Please give the data again exactly, with no line dropped.

(Items from a data source)
%%
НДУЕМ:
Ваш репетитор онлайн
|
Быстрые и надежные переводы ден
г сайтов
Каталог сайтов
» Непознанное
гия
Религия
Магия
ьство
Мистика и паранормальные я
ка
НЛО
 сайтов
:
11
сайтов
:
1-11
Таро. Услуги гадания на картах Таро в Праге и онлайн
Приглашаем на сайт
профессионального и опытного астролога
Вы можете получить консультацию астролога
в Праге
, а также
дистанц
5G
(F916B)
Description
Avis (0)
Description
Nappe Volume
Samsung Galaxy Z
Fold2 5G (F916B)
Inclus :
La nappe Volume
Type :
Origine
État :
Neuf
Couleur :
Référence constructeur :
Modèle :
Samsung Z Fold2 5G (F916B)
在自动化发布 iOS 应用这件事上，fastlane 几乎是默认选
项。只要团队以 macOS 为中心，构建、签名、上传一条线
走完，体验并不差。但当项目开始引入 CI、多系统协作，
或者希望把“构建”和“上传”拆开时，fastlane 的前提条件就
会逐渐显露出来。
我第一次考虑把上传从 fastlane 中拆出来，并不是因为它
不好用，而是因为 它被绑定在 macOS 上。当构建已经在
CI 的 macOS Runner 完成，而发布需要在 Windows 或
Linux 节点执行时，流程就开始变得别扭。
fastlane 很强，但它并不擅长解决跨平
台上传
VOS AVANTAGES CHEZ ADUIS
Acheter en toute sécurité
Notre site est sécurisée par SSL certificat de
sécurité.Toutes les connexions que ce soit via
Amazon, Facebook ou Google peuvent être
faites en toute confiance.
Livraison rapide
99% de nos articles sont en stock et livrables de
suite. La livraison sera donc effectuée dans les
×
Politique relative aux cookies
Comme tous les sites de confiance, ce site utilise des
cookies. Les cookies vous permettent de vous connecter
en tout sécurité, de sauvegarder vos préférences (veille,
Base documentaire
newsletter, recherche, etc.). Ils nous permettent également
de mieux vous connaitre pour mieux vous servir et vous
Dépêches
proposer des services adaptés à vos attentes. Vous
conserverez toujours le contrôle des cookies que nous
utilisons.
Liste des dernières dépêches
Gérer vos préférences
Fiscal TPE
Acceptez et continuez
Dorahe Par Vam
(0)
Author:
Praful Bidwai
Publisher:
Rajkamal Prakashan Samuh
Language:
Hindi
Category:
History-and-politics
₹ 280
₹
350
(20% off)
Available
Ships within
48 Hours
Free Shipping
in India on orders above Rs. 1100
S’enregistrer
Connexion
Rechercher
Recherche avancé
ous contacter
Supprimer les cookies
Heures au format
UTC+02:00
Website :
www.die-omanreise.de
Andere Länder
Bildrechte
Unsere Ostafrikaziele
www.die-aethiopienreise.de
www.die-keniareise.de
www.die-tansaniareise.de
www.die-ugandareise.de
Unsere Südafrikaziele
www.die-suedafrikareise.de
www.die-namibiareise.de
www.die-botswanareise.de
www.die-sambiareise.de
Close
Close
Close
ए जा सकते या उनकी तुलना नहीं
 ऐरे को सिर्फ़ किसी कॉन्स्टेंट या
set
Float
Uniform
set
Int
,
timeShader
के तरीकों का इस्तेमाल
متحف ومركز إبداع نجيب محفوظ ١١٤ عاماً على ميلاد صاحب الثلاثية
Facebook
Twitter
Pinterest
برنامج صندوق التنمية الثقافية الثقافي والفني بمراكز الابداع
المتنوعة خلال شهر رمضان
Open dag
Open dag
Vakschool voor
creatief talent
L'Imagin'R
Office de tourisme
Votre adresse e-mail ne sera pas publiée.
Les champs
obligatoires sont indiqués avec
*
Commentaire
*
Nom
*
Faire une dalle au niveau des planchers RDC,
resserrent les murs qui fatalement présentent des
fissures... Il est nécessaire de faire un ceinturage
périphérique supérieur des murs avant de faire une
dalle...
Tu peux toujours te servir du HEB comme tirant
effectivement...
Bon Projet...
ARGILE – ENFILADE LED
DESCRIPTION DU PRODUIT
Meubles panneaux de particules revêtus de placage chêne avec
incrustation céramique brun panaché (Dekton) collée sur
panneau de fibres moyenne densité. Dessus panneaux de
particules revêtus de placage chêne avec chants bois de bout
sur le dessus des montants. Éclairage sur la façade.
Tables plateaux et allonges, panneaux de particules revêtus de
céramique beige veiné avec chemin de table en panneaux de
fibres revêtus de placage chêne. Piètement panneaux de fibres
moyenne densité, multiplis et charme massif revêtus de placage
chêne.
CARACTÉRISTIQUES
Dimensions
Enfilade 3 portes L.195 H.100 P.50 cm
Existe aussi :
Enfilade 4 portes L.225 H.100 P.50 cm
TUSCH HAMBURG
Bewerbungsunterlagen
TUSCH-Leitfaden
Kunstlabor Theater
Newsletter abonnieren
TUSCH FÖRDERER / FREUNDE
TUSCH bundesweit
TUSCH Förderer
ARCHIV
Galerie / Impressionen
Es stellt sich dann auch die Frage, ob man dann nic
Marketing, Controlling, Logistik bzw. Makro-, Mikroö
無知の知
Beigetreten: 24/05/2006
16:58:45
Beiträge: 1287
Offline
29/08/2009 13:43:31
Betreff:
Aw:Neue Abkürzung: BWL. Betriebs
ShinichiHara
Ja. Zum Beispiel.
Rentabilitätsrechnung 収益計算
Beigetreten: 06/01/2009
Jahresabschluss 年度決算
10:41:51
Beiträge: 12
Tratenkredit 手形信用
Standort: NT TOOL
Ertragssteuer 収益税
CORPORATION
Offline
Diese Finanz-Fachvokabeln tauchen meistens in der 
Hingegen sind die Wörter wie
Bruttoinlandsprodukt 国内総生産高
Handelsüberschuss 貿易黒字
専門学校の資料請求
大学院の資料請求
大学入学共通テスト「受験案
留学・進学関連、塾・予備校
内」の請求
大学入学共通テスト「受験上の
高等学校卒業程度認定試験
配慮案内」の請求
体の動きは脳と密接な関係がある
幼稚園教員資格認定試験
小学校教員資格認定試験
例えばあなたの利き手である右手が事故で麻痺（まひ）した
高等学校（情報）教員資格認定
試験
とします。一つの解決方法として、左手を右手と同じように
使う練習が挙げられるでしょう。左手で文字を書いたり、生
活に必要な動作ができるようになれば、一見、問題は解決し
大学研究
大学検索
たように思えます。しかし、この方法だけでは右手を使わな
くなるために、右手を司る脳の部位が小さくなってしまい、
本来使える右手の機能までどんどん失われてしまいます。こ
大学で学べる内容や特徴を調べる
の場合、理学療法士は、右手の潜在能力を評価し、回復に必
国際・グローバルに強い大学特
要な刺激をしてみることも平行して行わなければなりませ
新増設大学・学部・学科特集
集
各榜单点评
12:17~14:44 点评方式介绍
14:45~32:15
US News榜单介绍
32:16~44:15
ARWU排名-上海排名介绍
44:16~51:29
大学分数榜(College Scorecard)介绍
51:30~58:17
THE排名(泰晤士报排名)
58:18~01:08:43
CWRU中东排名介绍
%%
• **RESPONSE BELOW**
НДУЕМ:
Ваш репетитор онлайн
|
Быстрые и надежные переводы ден
г сайтов
Каталог сайтов
» Непознанное
гия
Религия
Магия
ьство
Мистика и паранормальные я
ка
НЛО
 сайтов
:
11
сайтов
:
1-11
Таро. Услуги гадания на картах Таро в Праге и онлайн
Приглашаем на сайт
профессионального и опытного астролога
Вы можете получить консультацию астролога
в Праге
, а также
дистанц
5G
(F916B)
Description
Avis (0)
Description
Nappe Volume
Samsung Galaxy Z
Fold2 5G (F916B)
Inclus :
La nappe Volume
Type :
Origine
État :
Neuf
Couleur :
Référence constructeur :
Modèle :
Samsung Z Fold2 5G (F916B)
在自动化发布 iOS 应用这件事上，fastlane 几乎是默认选
项。只要团队以 macOS 为中心，构建、签名、上传一条线
走完，体验并不差。但当项目开始引入 CI、多系统协作，
或者希望把“构建”和“上传”拆开时，fastlane 的前提条件就
会逐渐显露出来。
我第一次考虑把上传从 fastlane 中拆出来，并不是因为它
不好用，而是因为 它被绑定在 macOS 上。当构建已经在
CI 的 macOS Runner 完成，而发布需要在 Windows 或
Linux 节点执行时，流程就开始变得别扭。
fastlane 很强，但它并不擅长解决跨平
台上传
VOS AVANTAGES CHEZ ADUIS
Acheter en toute sécurité
Notre site est sécurisée par SSL certificat de
sécurité.Toutes les connexions que ce soit via
Amazon, Facebook ou Google peuvent être
faites en toute confiance.
Livraison rapide
99% de nos articles sont en stock et livrables de
suite. La livraison sera donc effectuée dans les
×
Politique relative aux cookies
Comme tous les sites de confiance, ce site utilise des
cookies. Les cookies vous permettent de vous connecter
en tout sécurité, de sauvegarder vos préférences (veille,
Base documentaire
newsletter, recherche, etc.). Ils nous permettent également
de mieux vous connaitre pour mieux vous servir et vous
Dépêches
proposer des services adaptés à vos attentes. Vous
conserverez toujours le contrôle des cookies que nous
utilisons.
Liste des dernières dépêches
Gérer vos préférences
Fiscal TPE
Acceptez et continuez
Dorahe Par Vam
(0)
Author:
Praful Bidwai
Publisher:
Rajkamal Prakashan Samuh
Language:
Hindi
Category:
History-and-politics
₹ 280
₹
350
(20% off)
Available
Ships within
48 Hours
Free Shipping
in India on orders above Rs. 1100
S’enregistrer
Connexion
Rechercher
Recherche avancé
ous contacter
Supprimer les cookies
Heures au format
UTC+02:00
Website :
www.die-omanreise.de
Andere Länder
Bildrechte
Unsere Ostafrikaziele
www.die-aethiopienreise.de
www.die-keniareise.de
www.die-tansaniareise.de
www.die-ugandareise.de
Unsere Südafrikaziele
www.die-suedafrikareise.de
www.die-namibiareise.de
www.die-botswanareise.de
www.die-sambiareise.de
Close
Close
Close
ए जा सकते या उनकी तुलना नहीं
 ऐरे को सिर्फ़ किसी कॉन्स्टेंट या
set
Float
Uniform
set
Int
,
timeShader
के तरीकों का इस्तेमाल
متحف ومركز إبداع نجيب محفوظ ١١٤ عاماً على ميلاد صاحب الثلاثية
Facebook
Twitter
Pinterest
برنامج صندوق التنمية الثقافية الثقافي والفني بمراكز الابداع
المتنوعة خلال شهر رمضان
Open dag
Open dag
Vakschool voor
creatief talent
L'Imagin'R
Office de tourisme
Votre adresse e-mail ne sera pas publiée.
Les champs
obligatoires sont indiqués avec
*
Commentaire
*
Nom
*
Faire une dalle au niveau des planchers RDC,
resserrent les murs qui fatalement présentent des
fissures... Il est nécessaire de faire un ceinturage
périphérique supérieur des murs avant de faire une
dalle...
Tu peux toujours te servir du HEB comme tirant
effectivement...
Bon Projet...
ARGILE – ENFILADE LED
DESCRIPTION DU PRODUIT
Meubles panneaux de particules revêtus de placage chêne avec
incrustation céramique brun panaché (Dekton) collée sur
panneau de fibres moyenne densité. Dessus panneaux de
particules revêtus de placage chêne avec chants bois de bout
sur le dessus des montants. Éclairage sur la façade.
Tables plateaux et allonges, panneaux de particules revêtus de
céramique beige veiné avec chemin de table en panneaux de
fibres revêtus de placage chêne. Piètement panneaux de fibres
moyenne densité, multiplis et charme massif revêtus de placage
chêne.
CARACTÉRISTIQUES
Dimensions
Enfilade 3 portes L.195 H.100 P.50 cm
Existe aussi :
Enfilade 4 portes L.225 H.100 P.50 cm
TUSCH HAMBURG
Bewerbungsunterlagen
TUSCH-Leitfaden
Kunstlabor Theater
Newsletter abonnieren
TUSCH FÖRDERER / FREUNDE
TUSCH bundesweit
TUSCH Förderer
ARCHIV
Galerie / Impressionen
Es stellt sich dann auch die Frage, ob man dann nic
Marketing, Controlling, Logistik bzw. Makro-, Mikroö
無知の知
Beigetreten: 24/05/2006
16:58:45
Beiträge: 1287
Offline
29/08/2009 13:43:31
Betreff:
Aw:Neue Abkürzung: BWL. Betriebs
ShinichiHara
Ja. Zum Beispiel.
Rentabilitätsrechnung 収益計算
Beigetreten: 06/01/2009
Jahresabschluss 年度決算
10:41:51
Beiträge: 12
Tratenkredit 手形信用
Standort: NT TOOL
Ertragssteuer 収益税
CORPORATION
Offline
Diese Finanz-Fachvokabeln tauchen meistens in der 
Hingegen sind die Wörter wie
Bruttoinlandsprodukt 国内総生産高
Handelsüberschuss 貿易黒字
専門学校の資料請求
大学院の資料請求
大学入学共通テスト「受験案
留学・進学関連、塾・予備校
内」の請求
大学入学共通テスト「受験上の
高等学校卒業程度認定試験
配慮案内」の請求
体の動きは脳と密接な関係がある
幼稚園教員資格認定試験
小学校教員資格認定試験
例えばあなたの利き手である右手が事故で麻痺（まひ）した
高等学校（情報）教員資格認定
試験
とします。一つの解決方法として、左手を右手と同じように
使う練習が挙げられるでしょう。左手で文字を書いたり、生
活に必要な動作ができるようになれば、一見、問題は解決し
大学研究
大学検索
たように思えます。しかし、この方法だけでは右手を使わな
くなるために、右手を司る脳の部位が小さくなってしまい、
本来使える右手の機能までどんどん失われてしまいます。こ
大学で学べる内容や特徴を調べる
の場合、理学療法士は、右手の潜在能力を評価し、回復に必
国際・グローバルに強い大学特
要な刺激をしてみることも平行して行わなければなりませ
新増設大学・学部・学科特集
集
各榜单点评
12:17~14:44 点评方式介绍
14:45~32:15
US News榜单介绍
32:16~44:15
ARWU排名-上海排名介绍
44:16~51:29
大学分数榜(College Scorecard)介绍
51:30~58:17
THE排名(泰晤士报排名)
58:18~01:08:43
CWRU中东排名介绍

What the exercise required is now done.